In the first chapter of James Michener’s captivating 1959 book Hawaii, he talks about how for millions of years, large tectonic plates were slowly moving and grinding against each other far below the sea that we now call the Pacific Ocean. As these forces converged, masses of land started to rise up from those plates and ultimately surfaced as beautiful Polynesia.
And so it is with the future of retirement. For thousands of years, medical, economic, social, and demographic forces have been shifting and often grinding against each other. From this interplay a new stage of life has been emerging and morphing. Worldwide, nearly a billion people are in or near retirement, and they enjoy many more options and opportunities for how to spend their newfound time affluence.

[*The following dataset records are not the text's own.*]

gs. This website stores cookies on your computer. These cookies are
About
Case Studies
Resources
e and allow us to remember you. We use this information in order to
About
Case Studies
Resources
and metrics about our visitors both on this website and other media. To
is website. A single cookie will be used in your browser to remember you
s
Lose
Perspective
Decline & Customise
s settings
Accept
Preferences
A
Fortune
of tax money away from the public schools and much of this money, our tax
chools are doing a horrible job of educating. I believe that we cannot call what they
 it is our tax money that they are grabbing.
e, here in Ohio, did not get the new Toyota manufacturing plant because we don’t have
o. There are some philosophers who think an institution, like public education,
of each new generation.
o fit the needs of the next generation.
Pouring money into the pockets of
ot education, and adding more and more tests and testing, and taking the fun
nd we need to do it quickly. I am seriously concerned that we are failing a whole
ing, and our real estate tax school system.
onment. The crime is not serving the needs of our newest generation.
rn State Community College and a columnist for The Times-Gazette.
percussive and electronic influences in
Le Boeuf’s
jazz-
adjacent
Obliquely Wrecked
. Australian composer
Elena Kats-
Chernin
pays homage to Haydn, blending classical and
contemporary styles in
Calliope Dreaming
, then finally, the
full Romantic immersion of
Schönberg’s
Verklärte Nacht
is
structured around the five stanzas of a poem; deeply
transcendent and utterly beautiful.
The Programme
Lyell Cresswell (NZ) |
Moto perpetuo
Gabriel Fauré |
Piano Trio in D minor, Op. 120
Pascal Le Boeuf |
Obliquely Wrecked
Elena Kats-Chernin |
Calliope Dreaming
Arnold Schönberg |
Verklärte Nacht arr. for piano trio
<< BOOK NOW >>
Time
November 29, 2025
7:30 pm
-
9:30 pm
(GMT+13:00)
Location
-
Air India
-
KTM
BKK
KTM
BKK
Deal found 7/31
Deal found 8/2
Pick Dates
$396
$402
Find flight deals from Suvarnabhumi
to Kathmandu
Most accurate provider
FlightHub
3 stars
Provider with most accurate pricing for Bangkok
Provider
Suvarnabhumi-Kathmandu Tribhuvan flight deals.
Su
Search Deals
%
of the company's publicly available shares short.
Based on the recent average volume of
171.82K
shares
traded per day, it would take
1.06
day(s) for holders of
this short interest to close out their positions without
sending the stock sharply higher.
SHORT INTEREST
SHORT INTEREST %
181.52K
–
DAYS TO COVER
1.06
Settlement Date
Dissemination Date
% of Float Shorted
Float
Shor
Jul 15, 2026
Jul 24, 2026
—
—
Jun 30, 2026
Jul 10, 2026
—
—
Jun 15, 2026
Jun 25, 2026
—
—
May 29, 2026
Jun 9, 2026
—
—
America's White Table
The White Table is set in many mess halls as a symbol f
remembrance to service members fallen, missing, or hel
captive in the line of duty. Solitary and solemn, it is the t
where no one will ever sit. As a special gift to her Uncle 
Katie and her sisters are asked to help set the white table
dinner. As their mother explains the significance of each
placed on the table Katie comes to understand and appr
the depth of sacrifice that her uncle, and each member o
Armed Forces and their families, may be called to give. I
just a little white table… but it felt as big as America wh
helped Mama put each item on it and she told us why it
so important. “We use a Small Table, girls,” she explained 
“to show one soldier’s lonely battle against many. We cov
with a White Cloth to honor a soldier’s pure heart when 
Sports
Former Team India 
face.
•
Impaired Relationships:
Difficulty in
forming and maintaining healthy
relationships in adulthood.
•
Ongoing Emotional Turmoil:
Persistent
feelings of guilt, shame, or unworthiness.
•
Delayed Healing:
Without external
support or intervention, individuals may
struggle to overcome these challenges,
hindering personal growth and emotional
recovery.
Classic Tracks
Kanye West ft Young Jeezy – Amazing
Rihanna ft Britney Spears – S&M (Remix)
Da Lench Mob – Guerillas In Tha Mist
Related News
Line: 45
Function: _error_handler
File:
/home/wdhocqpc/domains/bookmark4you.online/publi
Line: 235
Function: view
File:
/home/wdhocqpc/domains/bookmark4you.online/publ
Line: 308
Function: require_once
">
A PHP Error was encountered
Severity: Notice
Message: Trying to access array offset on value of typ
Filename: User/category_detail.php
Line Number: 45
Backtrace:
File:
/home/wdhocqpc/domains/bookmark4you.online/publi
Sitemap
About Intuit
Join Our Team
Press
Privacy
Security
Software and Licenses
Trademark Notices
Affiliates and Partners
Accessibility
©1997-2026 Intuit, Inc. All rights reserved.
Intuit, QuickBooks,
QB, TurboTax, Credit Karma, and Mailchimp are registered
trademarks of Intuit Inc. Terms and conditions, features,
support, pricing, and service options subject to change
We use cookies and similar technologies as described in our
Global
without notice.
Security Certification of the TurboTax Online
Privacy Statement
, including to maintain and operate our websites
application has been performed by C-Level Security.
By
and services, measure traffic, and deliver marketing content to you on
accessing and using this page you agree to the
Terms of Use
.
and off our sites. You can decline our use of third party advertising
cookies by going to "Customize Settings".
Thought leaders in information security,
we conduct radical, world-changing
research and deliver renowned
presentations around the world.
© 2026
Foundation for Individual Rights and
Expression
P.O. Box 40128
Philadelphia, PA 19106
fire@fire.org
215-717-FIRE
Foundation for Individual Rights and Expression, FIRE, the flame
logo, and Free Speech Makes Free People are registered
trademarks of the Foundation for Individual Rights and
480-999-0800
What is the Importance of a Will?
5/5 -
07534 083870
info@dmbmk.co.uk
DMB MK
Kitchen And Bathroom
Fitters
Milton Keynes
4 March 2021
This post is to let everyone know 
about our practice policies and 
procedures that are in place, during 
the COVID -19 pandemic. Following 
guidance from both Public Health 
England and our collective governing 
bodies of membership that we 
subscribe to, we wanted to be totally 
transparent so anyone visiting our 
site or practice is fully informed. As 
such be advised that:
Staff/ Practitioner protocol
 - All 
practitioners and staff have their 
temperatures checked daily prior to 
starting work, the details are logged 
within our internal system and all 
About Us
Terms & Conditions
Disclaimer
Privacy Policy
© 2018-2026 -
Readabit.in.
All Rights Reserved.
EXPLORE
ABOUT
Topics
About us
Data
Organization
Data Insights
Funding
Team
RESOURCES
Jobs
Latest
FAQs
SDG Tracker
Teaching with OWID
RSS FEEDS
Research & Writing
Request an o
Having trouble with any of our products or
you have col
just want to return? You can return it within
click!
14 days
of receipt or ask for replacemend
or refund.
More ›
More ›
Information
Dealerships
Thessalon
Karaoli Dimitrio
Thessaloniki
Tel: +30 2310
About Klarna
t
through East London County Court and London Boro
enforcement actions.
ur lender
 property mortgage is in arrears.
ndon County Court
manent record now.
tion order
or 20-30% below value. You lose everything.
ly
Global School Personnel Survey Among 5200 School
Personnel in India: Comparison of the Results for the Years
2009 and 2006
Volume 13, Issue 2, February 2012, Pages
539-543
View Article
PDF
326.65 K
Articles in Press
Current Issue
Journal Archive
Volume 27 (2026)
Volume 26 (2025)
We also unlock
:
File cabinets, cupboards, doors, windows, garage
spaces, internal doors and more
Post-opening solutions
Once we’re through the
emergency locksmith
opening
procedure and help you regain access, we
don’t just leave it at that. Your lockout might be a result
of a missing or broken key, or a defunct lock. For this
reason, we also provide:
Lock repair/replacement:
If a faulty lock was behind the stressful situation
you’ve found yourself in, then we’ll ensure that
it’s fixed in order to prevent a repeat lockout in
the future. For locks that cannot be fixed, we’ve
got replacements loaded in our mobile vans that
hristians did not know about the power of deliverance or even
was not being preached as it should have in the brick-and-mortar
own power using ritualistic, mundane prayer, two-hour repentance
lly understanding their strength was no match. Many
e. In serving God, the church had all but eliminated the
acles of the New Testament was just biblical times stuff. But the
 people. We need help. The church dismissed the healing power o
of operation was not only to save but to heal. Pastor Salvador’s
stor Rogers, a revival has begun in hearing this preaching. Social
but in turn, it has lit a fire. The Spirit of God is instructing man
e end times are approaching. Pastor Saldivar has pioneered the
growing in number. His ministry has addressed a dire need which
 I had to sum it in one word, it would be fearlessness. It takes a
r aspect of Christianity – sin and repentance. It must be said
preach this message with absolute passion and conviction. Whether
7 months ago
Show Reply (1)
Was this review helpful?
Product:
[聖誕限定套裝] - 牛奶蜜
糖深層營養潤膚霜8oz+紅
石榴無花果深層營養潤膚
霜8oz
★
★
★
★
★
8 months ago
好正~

In 2004, we wrote an article in the Harvard Business Review titled “It’s Time to Retire Retirement,” for which we were proud to receive a McKinsey Award (tied with the legendary Peter Drucker). We now believe the word “retirement” is reaching the end of its line. It’s far too small and narrow for what is now emerging. Its positive connotations – freedom, leisure – tell only part of the story. Its negative connotations – withdrawal, decline – are increasingly problematic. The words “retirement” and “retiree” will most likely linger for another decade or so, but their meanings will evolve as the lifescape of retirement keeps expanding, disaggregating, and diversifying.